Exercise data »
= = = = = = =

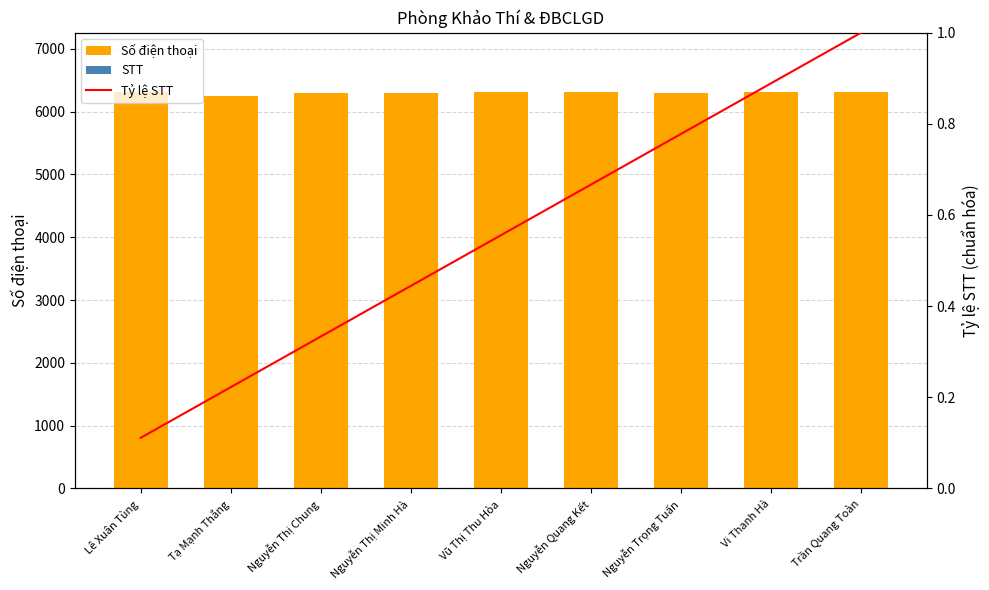

Which category has the lowest value in the STT series?

Lê Xuân Tùng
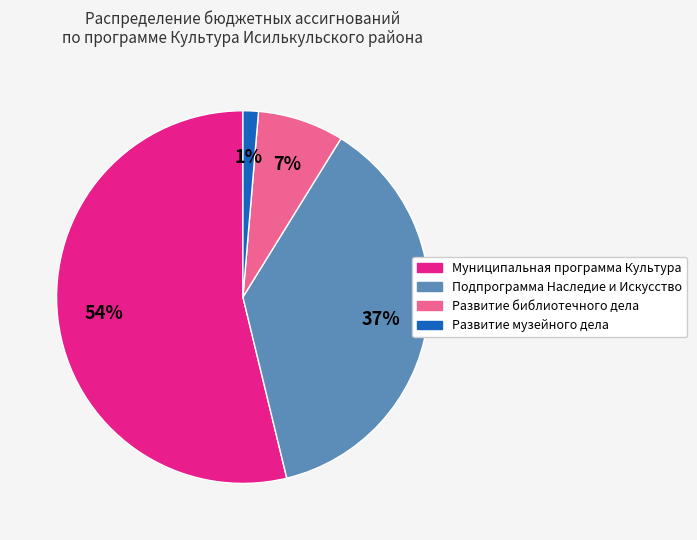

Is Подпрограмма Наследие и Искусство the majority of the pie?

No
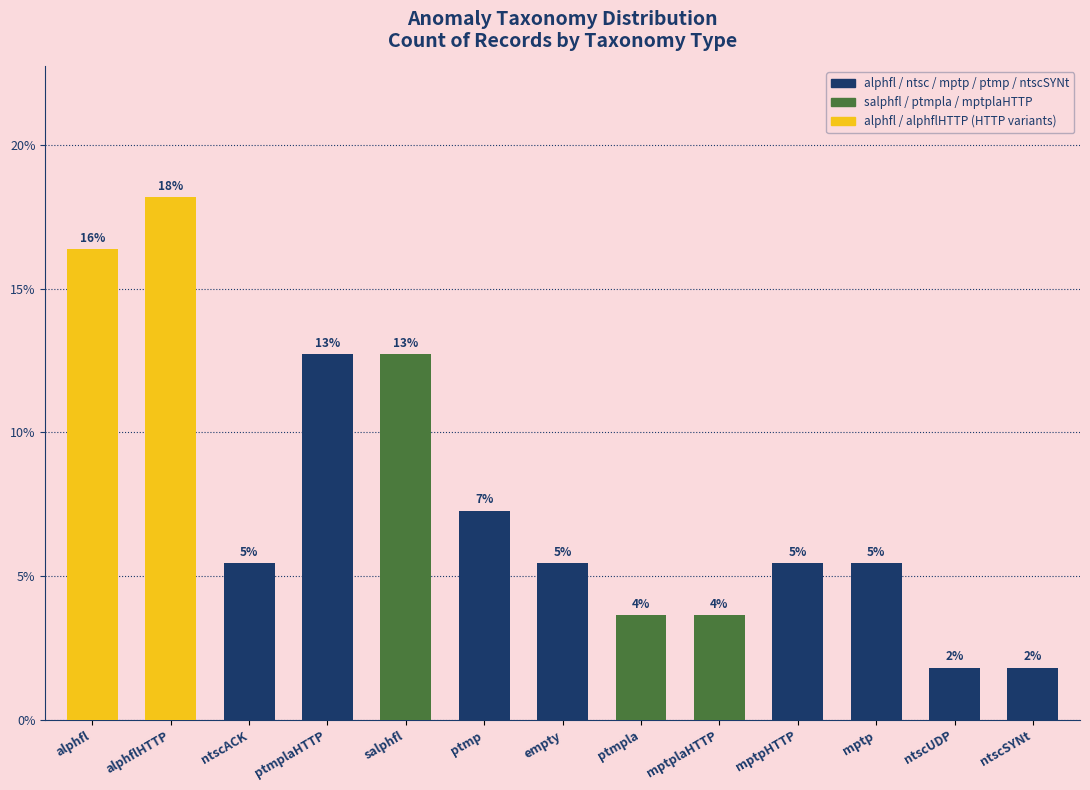

How many bars are there in total?

13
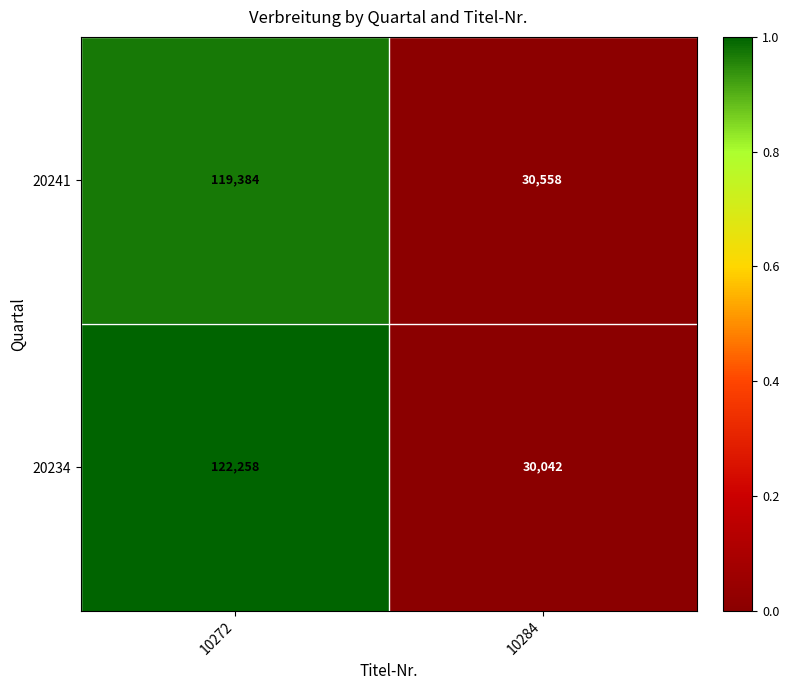

Rank the series at 10272 from highest to lowest value.

20234, 20241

= = = = = = =

Instructions for the task » Give the lines of the records above as a numbered list, skipping the blank lines and leaving out the pictures.

Task answer »
1. Which category has the lowest value in the STT series?
2. Lê Xuân Tùng
3. Is Подпрограмма Наследие и Искусство the majority of the pie?
4. No
5. How many bars are there in total?
6. 13
7. Rank the series at 10272 from highest to lowest value.
8. 20234, 20241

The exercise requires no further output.